Docker Application containerization.
Docker-Compose Multi-container Docker applications definition and running.
Prefect Workflow orchestration.
MLFlow Experiment tracking and model registry.
PostgreSQL MLFLow experiment tracking database.
MinIO High Performance Object Storage compatible with Amazon S3 cloud storage service.
Flask Web server.
Bootstrap Frontend toolkit.
MongoDB Prediction database.
EvidentlyAI ML models evaluation and monitoring.
Prometheus Time Series Database for ML models real-time monitoring.
Grafana ML models real-time monitoring dashboards.
pytest Python unit testing suite.
pylint Python static code analysis.
black Python code formatting.
isort Python import sorting.
Pre-Commit Hooks Simple code issue identification before submission.
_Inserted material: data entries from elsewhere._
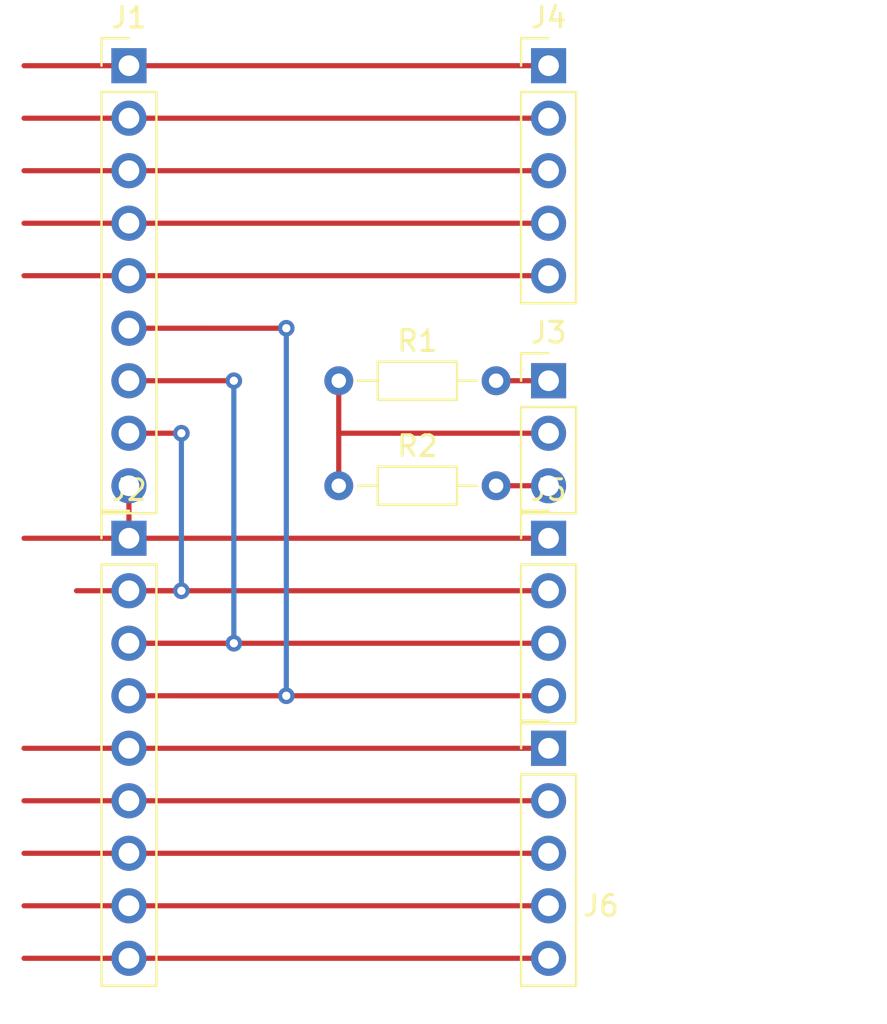
<source format=kicad_pcb>
(kicad_pcb (version 20221018) (generator pcbnew)

  (general
    (thickness 1.6)
  )

  (paper "A4")
  (layers
    (0 "F.Cu" signal)
    (31 "B.Cu" signal)
    (32 "B.Adhes" user "B.Adhesive")
    (33 "F.Adhes" user "F.Adhesive")
    (34 "B.Paste" user)
    (35 "F.Paste" user)
    (36 "B.SilkS" user "B.Silkscreen")
    (37 "F.SilkS" user "F.Silkscreen")
    (38 "B.Mask" user)
    (39 "F.Mask" user)
    (40 "Dwgs.User" user "User.Drawings")
    (41 "Cmts.User" user "User.Comments")
    (42 "Eco1.User" user "User.Eco1")
    (43 "Eco2.User" user "User.Eco2")
    (44 "Edge.Cuts" user)
    (45 "Margin" user)
    (46 "B.CrtYd" user "B.Courtyard")
    (47 "F.CrtYd" user "F.Courtyard")
    (48 "B.Fab" user)
    (49 "F.Fab" user)
    (50 "User.1" user)
    (51 "User.2" user)
    (52 "User.3" user)
    (53 "User.4" user)
    (54 "User.5" user)
    (55 "User.6" user)
    (56 "User.7" user)
    (57 "User.8" user)
    (58 "User.9" user)
  )

  (setup
    (pad_to_mask_clearance 0)
    (pcbplotparams
      (layerselection 0x00010fc_ffffffff)
      (plot_on_all_layers_selection 0x0000000_00000000)
      (disableapertmacros false)
      (usegerberextensions false)
      (usegerberattributes true)
      (usegerberadvancedattributes true)
      (creategerberjobfile true)
      (dashed_line_dash_ratio 12.000000)
      (dashed_line_gap_ratio 3.000000)
      (svgprecision 4)
      (plotframeref false)
      (viasonmask false)
      (mode 1)
      (useauxorigin false)
      (hpglpennumber 1)
      (hpglpenspeed 20)
      (hpglpendiameter 15.000000)
      (dxfpolygonmode true)
      (dxfimperialunits true)
      (dxfusepcbnewfont true)
      (psnegative false)
      (psa4output false)
      (plotreference true)
      (plotvalue true)
      (plotinvisibletext false)
      (sketchpadsonfab false)
      (subtractmaskfromsilk false)
      (outputformat 1)
      (mirror false)
      (drillshape 1)
      (scaleselection 1)
      (outputdirectory "")
    )
  )

  (net 0 "")
  (net 1 "Net-(J1-Pin_1)")
  (net 2 "Net-(J1-Pin_2)")
  (net 3 "Net-(J1-Pin_3)")
  (net 4 "Net-(J1-Pin_4)")
  (net 5 "Net-(J1-Pin_5)")
  (net 6 "Net-(J1-Pin_6)")
  (net 7 "Net-(J1-Pin_7)")
  (net 8 "Net-(J1-Pin_8)")
  (net 9 "Net-(J1-Pin_9)")
  (net 10 "Net-(J2-Pin_5)")
  (net 11 "Net-(J2-Pin_6)")
  (net 12 "Net-(J2-Pin_7)")
  (net 13 "Net-(J2-Pin_8)")
  (net 14 "Net-(J2-Pin_9)")
  (net 15 "Net-(J3-Pin_1)")
  (net 16 "Net-(J3-Pin_2)")
  (net 17 "Net-(J3-Pin_3)")

  (footprint "Resistor_THT:R_Axial_DIN0204_L3.6mm_D1.6mm_P7.62mm_Horizontal" (layer "F.Cu") (at 144.78 78.74))

  (footprint "Resistor_THT:R_Axial_DIN0204_L3.6mm_D1.6mm_P7.62mm_Horizontal" (layer "F.Cu") (at 144.78 83.82))

  (footprint "Connector_PinHeader_2.54mm:PinHeader_1x05_P2.54mm_Vertical" (layer "F.Cu") (at 154.94 63.5))

  (footprint "Connector_PinHeader_2.54mm:PinHeader_1x09_P2.54mm_Vertical" (layer "F.Cu") (at 134.62 63.5))

  (footprint "Connector_PinHeader_2.54mm:PinHeader_1x03_P2.54mm_Vertical" (layer "F.Cu") (at 154.94 78.74))

  (footprint "Connector_PinHeader_2.54mm:PinHeader_1x09_P2.54mm_Vertical" (layer "F.Cu") (at 134.62 86.36))

  (footprint "Connector_PinHeader_2.54mm:PinHeader_1x04_P2.54mm_Vertical" (layer "F.Cu") (at 154.94 86.36))

  (footprint "Connector_PinHeader_2.54mm:PinHeader_1x05_P2.54mm_Vertical" (layer "F.Cu") (at 154.94 96.52))

  (segment (start 129.54 63.5) (end 154.94 63.5) (width 0.25) (layer "F.Cu") (net 1) (tstamp 19c9bac1-a274-4812-8cc9-df03a9c5dbf0))
  (segment (start 129.54 66.04) (end 154.94 66.04) (width 0.25) (layer "F.Cu") (net 2) (tstamp 5aad0db0-1b54-4322-9142-cd699d3d62a6))
  (segment (start 129.54 68.58) (end 154.94 68.58) (width 0.25) (layer "F.Cu") (net 3) (tstamp 4f28139b-3a38-4b60-9bf5-b2d731008f0a))
  (segment (start 129.54 71.12) (end 154.94 71.12) (width 0.25) (layer "F.Cu") (net 4) (tstamp 30080acb-7bdc-4d5a-8b96-aedc78e4a0d3))
  (segment (start 129.54 73.66) (end 154.94 73.66) (width 0.25) (layer "F.Cu") (net 5) (tstamp f89c16be-288e-4eab-ad55-bbd45eeb74fe))
  (segment (start 134.62 93.98) (end 142.24 93.98) (width 0.25) (layer "F.Cu") (net 6) (tstamp 38f5d515-e8ae-4aff-b896-fa60dc5b9a4a))
  (segment (start 137.16 93.98) (end 154.94 93.98) (width 0.25) (layer "F.Cu") (net 6) (tstamp 689dba4a-e0cf-41f3-8b4e-a5b13382762a))
  (segment (start 134.62 76.2) (end 138.185305 76.2) (width 0.25) (layer "F.Cu") (net 6) (tstamp d4cdc600-158e-47b5-a28d-c6a94a97b9b8))
  (segment (start 138.185305 76.2) (end 142.24 76.2) (width 0.25) (layer "F.Cu") (net 6) (tstamp e14e8d18-2b38-44a3-b626-71007c092c58))
  (via (at 142.24 93.98) (size 0.8) (drill 0.4) (layers "F.Cu" "B.Cu") (net 6) (tstamp 5fff8a3f-ce4a-4c42-a3dc-239d06c3fbde))
  (via (at 142.24 76.2) (size 0.8) (drill 0.4) (layers "F.Cu" "B.Cu") (net 6) (tstamp 6e0c4399-1f95-48f7-8ee4-b8d459542005))
  (segment (start 142.24 76.2) (end 142.24 93.98) (width 0.25) (layer "B.Cu") (net 6) (tstamp ef6fa1d5-03e2-416c-8003-3f66c3324791))
  (segment (start 134.62 91.44) (end 139.7 91.44) (width 0.25) (layer "F.Cu") (net 7) (tstamp a991d1c4-810b-435f-93ec-d51719b632f1))
  (segment (start 134.62 78.74) (end 139.7 78.74) (width 0.25) (layer "F.Cu") (net 7) (tstamp f28c6ddf-429d-4ce0-b5db-aabfe589c58b))
  (segment (start 134.62 91.44) (end 154.94 91.44) (width 0.25) (layer "F.Cu") (net 7) (tstamp f6e9ee36-6974-4afc-b59c-c0ccd5ab7b32))
  (via (at 139.7 78.74) (size 0.8) (drill 0.4) (layers "F.Cu" "B.Cu") (net 7) (tstamp becd1a66-722a-4698-96b1-ef4c8ddfbc3a))
  (via (at 139.7 91.44) (size 0.8) (drill 0.4) (layers "F.Cu" "B.Cu") (net 7) (tstamp daafbff5-811a-4642-8cc7-2aa9e9a689d7))
  (segment (start 139.7 78.74) (end 139.7 91.44) (width 0.25) (layer "B.Cu") (net 7) (tstamp 18f0a52e-b9ec-4acd-8d19-3b392fb4446d))
  (segment (start 134.62 81.28) (end 137.16 81.28) (width 0.25) (layer "F.Cu") (net 8) (tstamp 3e1909c2-542d-4a99-9da5-580362d79b3b))
  (segment (start 132.08 88.9) (end 154.94 88.9) (width 0.25) (layer "F.Cu") (net 8) (tstamp aa48621a-1203-48e7-8d92-64e6029f52a9))
  (segment (start 134.62 88.9) (end 137.16 88.9) (width 0.25) (layer "F.Cu") (net 8) (tstamp f0769a83-2981-4a5b-a3ee-34d69dca3c6d))
  (via (at 137.16 88.9) (size 0.8) (drill 0.4) (layers "F.Cu" "B.Cu") (net 8) (tstamp dbb3cb82-eca3-4365-8aa2-e91f0b494527))
  (via (at 137.16 81.28) (size 0.8) (drill 0.4) (layers "F.Cu" "B.Cu") (net 8) (tstamp e2dbc095-be36-4984-87b7-ca83fcafc0c1))
  (segment (start 137.16 81.28) (end 137.16 88.9) (width 0.25) (layer "B.Cu") (net 8) (tstamp a07fe172-a2f0-4818-b85e-fd26c34d0c41))
  (segment (start 134.62 83.82) (end 134.62 86.36) (width 0.25) (layer "F.Cu") (net 9) (tstamp 3a52c887-9cf9-4f9a-bb7e-60c552cb9fc0))
  (segment (start 129.54 86.36) (end 154.94 86.36) (width 0.25) (layer "F.Cu") (net 9) (tstamp 5181c257-68e9-4b7d-b782-0e05dc5a2f69))
  (segment (start 129.54 96.52) (end 154.94 96.52) (width 0.25) (layer "F.Cu") (net 10) (tstamp 159b8446-a99c-4ad7-8b03-2c3543ef74b5))
  (segment (start 129.54 99.06) (end 154.94 99.06) (width 0.25) (layer "F.Cu") (net 11) (tstamp 9febe08b-1cf3-48a5-aab3-3311326d372d))
  (segment (start 129.54 101.6) (end 154.94 101.6) (width 0.25) (layer "F.Cu") (net 12) (tstamp 0b2fc810-be6d-46f9-bc8b-fc6cdd8e35b0))
  (segment (start 129.54 104.14) (end 154.94 104.14) (width 0.25) (layer "F.Cu") (net 13) (tstamp 2c828bbf-01be-4c53-a197-94bdf972b6a2))
  (segment (start 129.54 106.68) (end 154.94 106.68) (width 0.25) (layer "F.Cu") (net 14) (tstamp abf1c87b-b7c3-4767-9e12-997e3675edbc))
  (segment (start 152.4 78.74) (end 154.94 78.74) (width 0.25) (layer "F.Cu") (net 15) (tstamp af031558-4e34-47d9-909d-5bc5c2c34082))
  (segment (start 144.78 78.74) (end 144.78 81.28) (width 0.25) (layer "F.Cu") (net 16) (tstamp 0a0e65a7-4c75-492e-af32-8378d46c1197))
  (segment (start 144.78 81.28) (end 144.78 83.82) (width 0.25) (layer "F.Cu") (net 16) (tstamp 753638b1-e9e9-4517-94a8-939fee748c3d))
  (segment (start 154.94 81.28) (end 144.78 81.28) (width 0.25) (layer "F.Cu") (net 16) (tstamp a69766e6-0cd2-4e51-98dc-9fa36acd681a))
  (segment (start 152.4 83.82) (end 154.94 83.82) (width 0.25) (layer "F.Cu") (net 17) (tstamp 6fe4a249-06e4-4dbd-adb3-d462432aba3a))

)

</source>
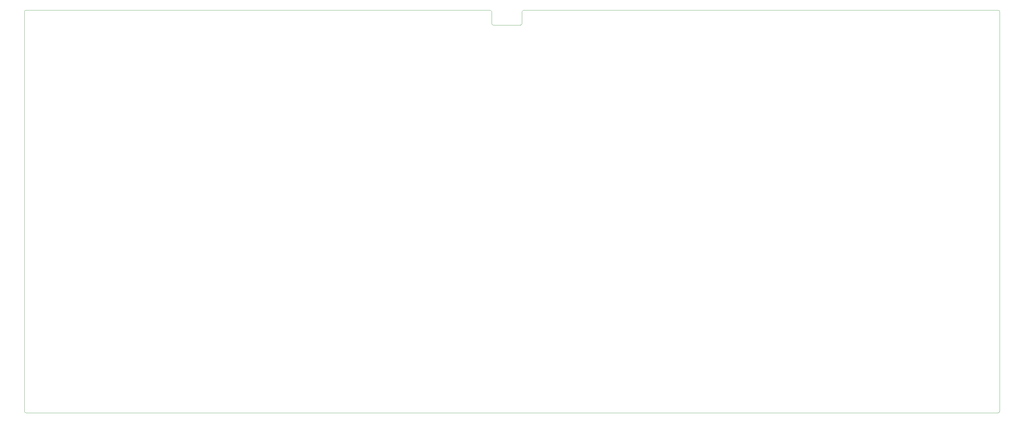
<source format=gbr>
%TF.GenerationSoftware,KiCad,Pcbnew,8.0.3*%
%TF.CreationDate,2024-07-13T16:12:34+02:00*%
%TF.ProjectId,DevKeyboard,4465764b-6579-4626-9f61-72642e6b6963,1.0*%
%TF.SameCoordinates,Original*%
%TF.FileFunction,Profile,NP*%
%FSLAX46Y46*%
G04 Gerber Fmt 4.6, Leading zero omitted, Abs format (unit mm)*
G04 Created by KiCad (PCBNEW 8.0.3) date 2024-07-13 16:12:34*
%MOMM*%
%LPD*%
G01*
G04 APERTURE LIST*
%TA.AperFunction,Profile*%
%ADD10C,0.050000*%
%TD*%
G04 APERTURE END LIST*
D10*
X27500000Y-142100000D02*
X27500000Y-15600000D01*
X185298000Y-15100000D02*
X335500000Y-15100000D01*
X336000000Y-142100000D02*
G75*
G02*
X335500000Y-142600000I-500000J0D01*
G01*
X336000000Y-15600000D02*
X336000000Y-142100000D01*
X335500000Y-15100000D02*
G75*
G02*
X336000000Y-15600000I0J-500000D01*
G01*
X335500000Y-142600000D02*
X28000000Y-142600000D01*
X27500000Y-15600000D02*
G75*
G02*
X28000000Y-15100000I500000J0D01*
G01*
X28000000Y-15100000D02*
X174900000Y-15100000D01*
X28000000Y-142600000D02*
G75*
G02*
X27500000Y-142100000I0J500000D01*
G01*
%TO.C,J301*%
X174900000Y-15100000D02*
X175302000Y-15494400D01*
X175300000Y-19300000D02*
X175302000Y-15494400D01*
X184400000Y-19800000D02*
X175800000Y-19799800D01*
X184898000Y-15490000D02*
X184900000Y-19300000D01*
X185298000Y-15100000D02*
X184898000Y-15490000D01*
X175800000Y-19800000D02*
G75*
G02*
X175300000Y-19300000I1J500001D01*
G01*
X184900000Y-19300000D02*
G75*
G02*
X184400000Y-19800000I-500000J0D01*
G01*
%TD*%
M02*

</source>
GitHub Actions CI/CD pipelines.

Disclaimer

This prediction service has been developed as the final project of the MLOps Zoomcamp course from DataTalks.Club. It does not provide medical advice and it is intended for informational purposes only. It cannot be considered a substitute for professional medical advice, diagnosis or treatment. Never ignore professional medical advice in seeking treatment because of something you have read here.